As horrible as everything I just laid out is (and believe me, there's plenty more I didn't even bother going into), the human race has faced far worse. You, in fact, face far worse every time you step into a car and get on the interstate. If you told you I wanted you to get inside a projectile that was made of soft metal, plastic and glass, and send you hurtling in it at speeds of 55-75 mph, does that sound very safe to you? What if I told you that your projectile had to stay within very narrow boundaries that are only slightly bigger than the projectile itself, and that you would be surrounded by other projectiles piloted by irrational, uneducated, substance-abusing morons going even faster than you? Sounds insane, doesn't it? But you do it every day. So do I.

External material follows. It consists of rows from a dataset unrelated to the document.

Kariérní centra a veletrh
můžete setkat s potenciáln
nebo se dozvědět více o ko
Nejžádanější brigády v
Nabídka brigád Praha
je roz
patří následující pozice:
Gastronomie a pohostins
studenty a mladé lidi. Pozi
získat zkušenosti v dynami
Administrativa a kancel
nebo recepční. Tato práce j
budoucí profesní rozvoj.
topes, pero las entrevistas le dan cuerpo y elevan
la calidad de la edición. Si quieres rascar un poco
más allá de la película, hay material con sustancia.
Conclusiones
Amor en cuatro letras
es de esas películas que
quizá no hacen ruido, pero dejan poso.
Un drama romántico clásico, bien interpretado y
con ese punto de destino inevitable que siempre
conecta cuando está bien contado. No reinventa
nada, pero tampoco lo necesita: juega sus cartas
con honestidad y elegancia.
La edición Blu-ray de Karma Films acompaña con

There comes a point when you've gleaned enough information about the Fukushima situation, that you no longer need focus on each little detail of each new grisly news revelation. I have long since reached that point, and only continue to speak on the matter occasionally for the sake of my brethren who remain unconvinced that we are at a turning point in global history here. But listen, friend, this turning point is a good thing if you want it to be so, because what we are witnessing here is the end of one era and the birth of a new one. Avoid the chaos and stay on your own path and stick to your game plan. Now more than ever.

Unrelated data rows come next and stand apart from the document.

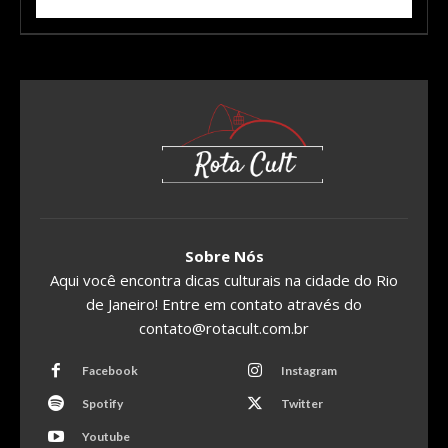
Sobre Nós
Aqui você encontra dicas culturais na cidade do Rio
de Janeiro! Entre em contato através do
contato@rotacult.com.br
Facebook
Instagram
Spotify
Twitter
Youtube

It's important not to get overly entrenched in the bad news about the Japanese radiation - or, for that matter, anything else. For some of us, that's a hard trick to learn. After all, we want to be as well-informed about "what's really going on" as possible, don't we? We don't want to be one of the "sheeple", right? But I say to you that there are two levels of sheeple - one, there's the people who stay ignorant of the ugly truths behind the news, but two, there's the people who glimpse the truth but instead of benefiting from the wisdom, they let it ruin their life (people who spend way too much time on conspiracy-theory forums are usually among this second category.) Many lazy louts are just looking for a reason to "give up" on life, and the latest depressing headlines of doom and disaster are always grist for their mill. Others use bad news as a crutch to explain and justify their own apathy.

But every passing moment is a chance to turn it all around.